Military courts: a wrong move

Published December 31, 2014
.—Online/File
.—Online/File

PAKISTAN should not have military courts, not in the expanded form envisioned by the military and political leadership of the country, not to try civilians on terrorism charges and not even for a limited period of time.

Military courts are simply not compatible with a constitutional democracy.

In the immediate aftermath of the Peshawar school massacre, politicians and the military leadership rightly came together to respond urgently to the terror threat that stalks this country.

Also read: PTI, PPP rethink support for mly courts

What they did wrong was to decide on military courts as the lynchpin of a new strategy to fight terrorism.

Perhaps with a country convulsed with grief and the PML-N government on weak ground — given that until recently the party was insisting on dialogue with the elements behind the Peshawar calamity — there was little resistance to the military’s demand that terrorist suspects be tried in military courts, and presumably summarily executed thereafter.

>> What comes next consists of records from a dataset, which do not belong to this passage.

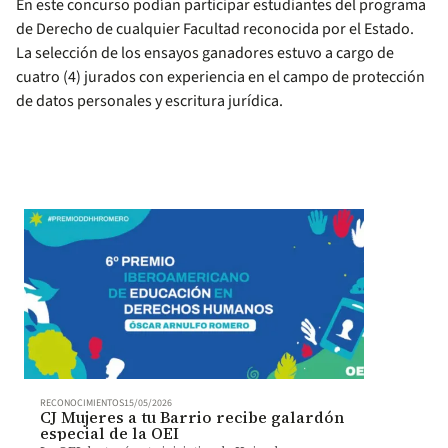
En este concurso podían participar estudiantes del programa
de Derecho de cualquier Facultad reconocida por el Estado.
La selección de los ensayos ganadores estuvo a cargo de
cuatro (4) jurados con experiencia en el campo de protección
de datos personales y escritura jurídica.
RECONOCIMIENTOS
15/05/2026
CJ Mujeres a tu Barrio recibe galardón
especial de la OEI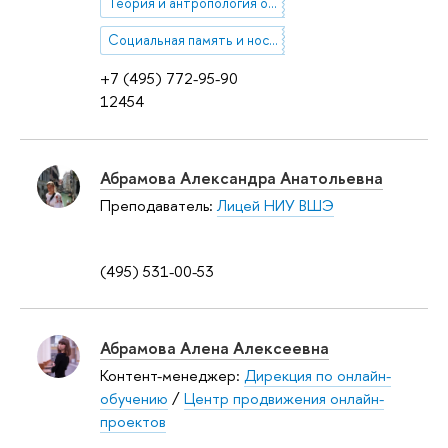
Теория и антропология организаций
Социальная память и ностальгия
+7 (495) 772-95-90
12454
Абрамова Александра Анатольевна
Преподаватель:
Лицей НИУ ВШЭ
(495) 531-00-53
Абрамова Алена Алексеевна
Контент-менеджер:
Дирекция по онлайн-
обучению
/
Центр продвижения онлайн-
проектов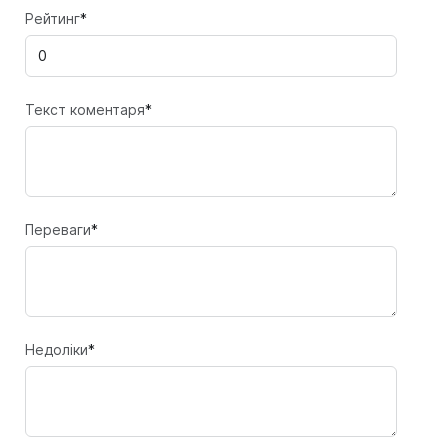
Рейтинг
*
Текст коментаря
*
Переваги
*
Недоліки
*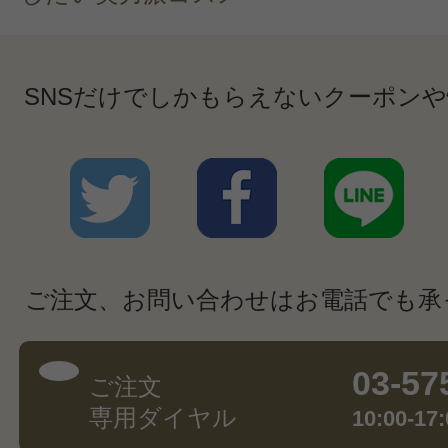
SNSだけでしかもらえないクーポン
ご注文、お問い合わせはお電話でも承
03-57
ご注文
専用ダイヤル
10:00-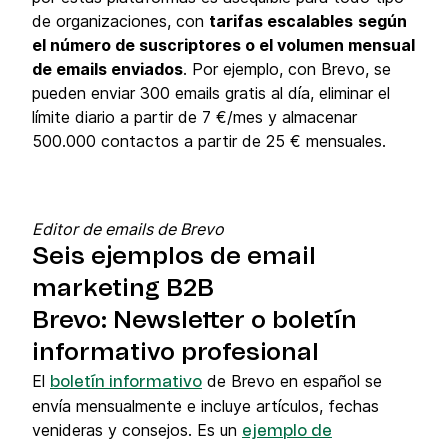
de organizaciones, con
tarifas escalables
según
el número de suscriptores o el volumen mensual
de emails enviados
. Por ejemplo, con Brevo, se
pueden enviar 300 emails gratis al día, eliminar el
límite diario a partir de 7 €/mes y almacenar
500.000 contactos a partir de 25 € mensuales.
Editor de emails de Brevo
Seis ejemplos de email
marketing B2B
Brevo: Newsletter o boletín
informativo profesional
El
de Brevo en español se
boletín informativo
envía mensualmente e incluye artículos, fechas
venideras y consejos. Es un
ejemplo de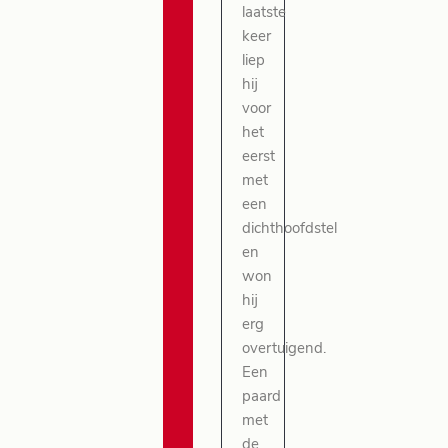
laatste
keer
liep
hij
voor
het
eerst
met
een
dichthoofdstel
en
won
hij
erg
overtuigend.
Een
paard
met
de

Perhaps also the full range of opposition political parties present were overawed by the presence of the army chief and DG ISI in Peshawar, and those opposed to military courts decided that it was futile to oppose them in the circumstances.

Whatever the thinking of the political leadership that has brought the country to the verge of amending the Constitution and sundry laws to allow military courts to try terrorism suspects, it was unquestionably wrong.

Belatedly, some conscientious members of the political leadership have begun to speak out, led by senators who are perhaps less encumbered by party discipline than members of other legislatures.

When a new system of so-called justice requires overriding constitutionally guaranteed rights and the independence of the judiciary, surely that is no solution — even to terrorism and militancy.

There is a further problem, one mostly left unsaid: military courts are a populist move, meant to show a frightened public that the state can still be relied on to keep the peace and secure the nation.

Such populism often only begets more populism, leading to more deviations from the democratic path until there is no democracy left, not even in name.

This country has travelled down the path towards authoritarianism and dictatorship too many times, with too many disastrous consequences, to countenance deviations from a constitutional democracy today.

The question that should be asked is, why is the criminal justice system so poor at convicting the guilty? There are really just three steps: investigation, prosecution and judicial.

While the courts are often maligned for allowing the accused to walk free, it is at the investigation and prosecution stages that most of the cases are already lost. And where the judiciary is at fault, it is often because of a lack of protection offered to trial judges.

Can those problems not be urgently fixed in Pakistan? Does not a democratic system exist to strengthen and buttress the democratic system? Military courts are certainly not the answer.